Quando por isso dizemos que Deus vê, perdoa, resolve, castiga, e
outras coisas semelhantes, há antropomorfismo na maneira de falar que
devemos ter todo o cuidado em não deixar passar para a idéia que
exprimimos. Todas essas expressões se devem entender de Deus por
analogia. Atribuímos-lhe de maneira eminente, na simplicidade da
sua essência, as realidades que em nós se traduzem pelos atos a que
damos esses nomes; nada mais. Deve ficar bem claro no nosso espírito
que Deus não muda de qualquer maneira que seja, nem substancial nem
acidentalmente, nem de idéias nem de resolução. Em Deus não há
nada disso. Há um ser simples e ilimitado, de que o nosso espírito
não pode fazer uma pálida idéia senão olhando-o por facetas,
vendo-o à maneira humana; mas sem atribuir a Deus o que, nessa
maneira de ver, é simples exigência da nossa inteligência
imperfeita.
Ser imutável é próprio a Deus. Tudo o mais está sujeito à
mudança, duma maneira ou doutra. As coisas materiais mudam na
substância e nos acidentes. As formas puras, os Anjos, não mudam
substancialmente, mas mudam de operação; aplicam-se a uma coisa
depois de se terem aplicado a outra. Os astros, no tempo de S.
Tomás, constituíam uma dificuldade, visto se supor então que não
evolucionavam; mas, observa S. Tomás, mudam pelo menos de lugar.
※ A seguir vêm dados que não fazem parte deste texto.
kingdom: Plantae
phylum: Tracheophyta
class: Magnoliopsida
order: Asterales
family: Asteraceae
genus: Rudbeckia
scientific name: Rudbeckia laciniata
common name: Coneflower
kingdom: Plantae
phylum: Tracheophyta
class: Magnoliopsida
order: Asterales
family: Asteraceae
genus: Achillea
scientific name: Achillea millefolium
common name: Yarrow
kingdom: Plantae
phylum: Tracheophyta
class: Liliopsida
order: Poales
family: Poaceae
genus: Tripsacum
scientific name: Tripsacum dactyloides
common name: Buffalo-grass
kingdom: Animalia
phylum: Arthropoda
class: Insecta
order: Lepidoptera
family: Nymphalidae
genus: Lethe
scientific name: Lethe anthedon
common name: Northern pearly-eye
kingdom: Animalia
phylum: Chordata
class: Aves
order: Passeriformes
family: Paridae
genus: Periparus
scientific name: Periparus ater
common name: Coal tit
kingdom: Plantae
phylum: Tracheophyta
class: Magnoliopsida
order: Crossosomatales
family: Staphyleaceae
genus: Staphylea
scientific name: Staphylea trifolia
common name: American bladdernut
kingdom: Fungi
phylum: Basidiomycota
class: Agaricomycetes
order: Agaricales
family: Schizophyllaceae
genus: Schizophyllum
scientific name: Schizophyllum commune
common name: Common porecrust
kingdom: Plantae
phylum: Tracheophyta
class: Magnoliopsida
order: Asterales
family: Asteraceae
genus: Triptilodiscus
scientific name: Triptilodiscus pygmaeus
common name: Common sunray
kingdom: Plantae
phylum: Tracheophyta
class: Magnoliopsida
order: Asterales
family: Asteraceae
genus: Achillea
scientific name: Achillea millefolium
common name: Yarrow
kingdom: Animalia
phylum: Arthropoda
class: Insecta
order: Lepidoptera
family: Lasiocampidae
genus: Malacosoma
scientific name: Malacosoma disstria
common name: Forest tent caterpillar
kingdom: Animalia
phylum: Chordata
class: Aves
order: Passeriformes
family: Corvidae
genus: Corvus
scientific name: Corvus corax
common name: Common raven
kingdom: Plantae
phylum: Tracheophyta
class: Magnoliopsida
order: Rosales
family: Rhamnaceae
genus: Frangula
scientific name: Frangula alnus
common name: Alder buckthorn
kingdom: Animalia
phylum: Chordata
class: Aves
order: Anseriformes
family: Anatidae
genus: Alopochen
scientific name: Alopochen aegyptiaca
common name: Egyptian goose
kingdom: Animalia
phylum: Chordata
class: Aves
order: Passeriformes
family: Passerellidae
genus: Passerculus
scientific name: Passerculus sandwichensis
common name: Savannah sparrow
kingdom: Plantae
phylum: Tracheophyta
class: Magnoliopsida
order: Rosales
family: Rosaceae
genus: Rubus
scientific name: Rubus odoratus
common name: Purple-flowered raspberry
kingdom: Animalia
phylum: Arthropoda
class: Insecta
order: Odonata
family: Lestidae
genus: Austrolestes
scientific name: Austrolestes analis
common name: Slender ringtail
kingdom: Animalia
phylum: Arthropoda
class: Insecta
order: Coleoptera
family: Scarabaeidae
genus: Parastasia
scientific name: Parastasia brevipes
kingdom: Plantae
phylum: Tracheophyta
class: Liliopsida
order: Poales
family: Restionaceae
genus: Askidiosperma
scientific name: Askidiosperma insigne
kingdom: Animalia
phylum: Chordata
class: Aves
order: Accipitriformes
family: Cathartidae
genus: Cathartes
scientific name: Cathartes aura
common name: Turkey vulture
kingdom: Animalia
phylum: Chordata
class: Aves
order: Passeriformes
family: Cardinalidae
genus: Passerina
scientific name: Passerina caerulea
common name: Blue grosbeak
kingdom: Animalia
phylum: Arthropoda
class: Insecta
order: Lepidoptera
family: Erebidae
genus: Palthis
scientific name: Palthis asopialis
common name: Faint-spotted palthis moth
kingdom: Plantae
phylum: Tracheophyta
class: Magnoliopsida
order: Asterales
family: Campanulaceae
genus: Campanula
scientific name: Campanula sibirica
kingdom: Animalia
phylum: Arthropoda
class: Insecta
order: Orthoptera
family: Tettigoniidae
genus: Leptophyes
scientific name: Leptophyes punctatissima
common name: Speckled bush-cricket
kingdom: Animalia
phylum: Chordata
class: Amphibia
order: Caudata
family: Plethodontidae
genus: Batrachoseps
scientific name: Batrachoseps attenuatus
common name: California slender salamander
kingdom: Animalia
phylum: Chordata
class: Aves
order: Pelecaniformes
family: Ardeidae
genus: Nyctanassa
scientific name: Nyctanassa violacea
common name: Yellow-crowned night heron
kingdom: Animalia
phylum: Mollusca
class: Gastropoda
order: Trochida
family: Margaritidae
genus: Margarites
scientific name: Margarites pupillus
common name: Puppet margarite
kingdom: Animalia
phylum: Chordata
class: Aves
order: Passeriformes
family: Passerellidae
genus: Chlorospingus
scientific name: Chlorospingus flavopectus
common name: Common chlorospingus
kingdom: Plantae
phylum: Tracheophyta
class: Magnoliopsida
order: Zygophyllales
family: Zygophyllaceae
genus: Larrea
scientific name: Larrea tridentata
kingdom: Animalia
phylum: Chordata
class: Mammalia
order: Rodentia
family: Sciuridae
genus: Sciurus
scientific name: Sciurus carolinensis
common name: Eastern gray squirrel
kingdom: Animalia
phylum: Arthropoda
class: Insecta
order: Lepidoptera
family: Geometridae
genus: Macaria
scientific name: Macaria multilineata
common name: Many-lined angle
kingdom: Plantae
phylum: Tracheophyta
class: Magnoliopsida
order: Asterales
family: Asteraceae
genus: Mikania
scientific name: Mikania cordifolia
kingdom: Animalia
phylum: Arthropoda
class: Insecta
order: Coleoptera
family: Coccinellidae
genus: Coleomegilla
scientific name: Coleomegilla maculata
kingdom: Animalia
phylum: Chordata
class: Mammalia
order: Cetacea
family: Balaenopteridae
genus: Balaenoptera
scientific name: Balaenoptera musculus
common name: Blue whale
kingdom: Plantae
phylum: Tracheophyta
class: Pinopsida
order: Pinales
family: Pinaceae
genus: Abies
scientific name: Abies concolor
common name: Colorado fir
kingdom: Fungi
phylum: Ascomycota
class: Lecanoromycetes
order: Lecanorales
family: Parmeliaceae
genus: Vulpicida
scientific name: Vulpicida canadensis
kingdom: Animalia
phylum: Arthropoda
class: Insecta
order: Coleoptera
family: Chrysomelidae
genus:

E, vista a questão por outro lado, olhadas as coisas não em si
mesmas, mas na sua dependência da Causa Primária, todas,
absolutamente falando, estão sujeitas à mais radical das mudanças,
ao aniquilamento; porque todas estão em potência ao não-ser, visto
o não existirem não contrariar a sua essência. Só o ato criador
que lhes dá o ser as mantém existentes.